(Kort reisverslag van een recente reis.)
Net als vorig jaar was ik in St.-Petersburg met 5 vwo. Andere leerlingen, dezelfde stad. Natuurlijk wisselden de leerlingen kusjes en tranen uit zoals zij dat doen op schoolreizen, natuurlijk werd ik ziek van het Russische eten. Maar nog veel meer dan vorig jaar was politiek dit jaar ook een thema; dat kon ook niet anders, want terwijl wij in de Hermitage naar Da Vinci’s Madonna Litta keken, zette Nederland de F16’s alvast klaar voor eventuele NAVO-operaties in Oekraïene.

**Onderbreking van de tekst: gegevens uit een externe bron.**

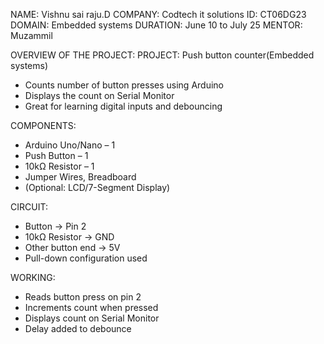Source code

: NAME: Vishnu sai raju.D
COMPANY: Codtech it solutions
ID: CT06DG23
DOMAIN: Embedded systems
DURATION: June 10 to July 25
MENTOR: Muzammil

OVERVIEW OF THE PROJECT:
PROJECT: Push button counter(Embedded systems)
* Counts number of button presses using Arduino
* Displays the count on Serial Monitor
* Great for learning digital inputs and debouncing

 COMPONENTS:
* Arduino Uno/Nano – 1
* Push Button – 1
* 10kΩ Resistor – 1
* Jumper Wires, Breadboard
* (Optional: LCD/7-Segment Display)

 CIRCUIT:
* Button → Pin 2
* 10kΩ Resistor → GND
* Other button end → 5V
* Pull-down configuration used

WORKING:
* Reads button press on pin 2
* Increments count when pressed
* Displays count on Serial Monitor
* Delay added to debounce

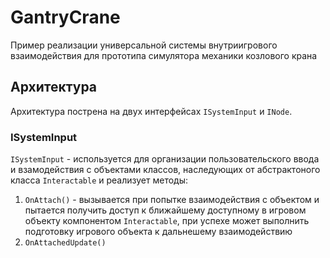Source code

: # GantryCrane
Пример реализации универсальной системы внутриигрового взаимодействия для прототипа симулятора механики козлового крана 

## Архитектура
Архитектура пострена на двух интерфейсах `ISystemInput` и `INode`.
### ISystemInput
`ISystemInput` - используется для организации пользовательского ввода и взамодействия с объектами классов, наследующих от абстрактоного класса `Interactable` и реализует методы:
1. `OnAttach()` - вызывается при попытке взаимодействия с объектом и пытается получить доступ к ближайшему доступному в игровом объекту компонентом `Interactable`, при успехе может выполнить подготовку игрового объекта к дальнешему взаимодействию
2. `OnAttachedUpdate()`
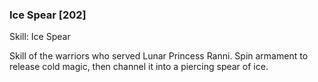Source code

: ### Ice Spear [202]

Skill: Ice Spear

Skill of the warriors who served Lunar Princess Ranni. Spin armament to release cold magic, then channel it into a piercing spear of ice.
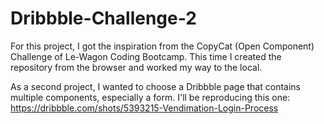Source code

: # Dribbble-Challenge-2
For this project, I got the inspiration from the CopyCat (Open Component) Challenge of Le-Wagon Coding Bootcamp. This time I created the repository from the browser and worked my way to the local.

As a second project, I wanted to choose a Dribbble page that contains multiple components, especially a form. I'll be reproducing this one: https://dribbble.com/shots/5393215-Vendimation-Login-Process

Mijn kinderen noemen dit ‘de omgekeerde wereld’. Het is een spelletje dat wij wel eens spelen. Je loopt buiten in de stralende zon en zegt: ‘Bah, wat een vies weer. Smerig, koud en nat is het.’ Andersom mag ook en iedereen speelt net zo lang het spelletje mee tot we niet meer kunnen stoppen met lachen of totdat er iemand begint te huilen omdat het te echt lijkt.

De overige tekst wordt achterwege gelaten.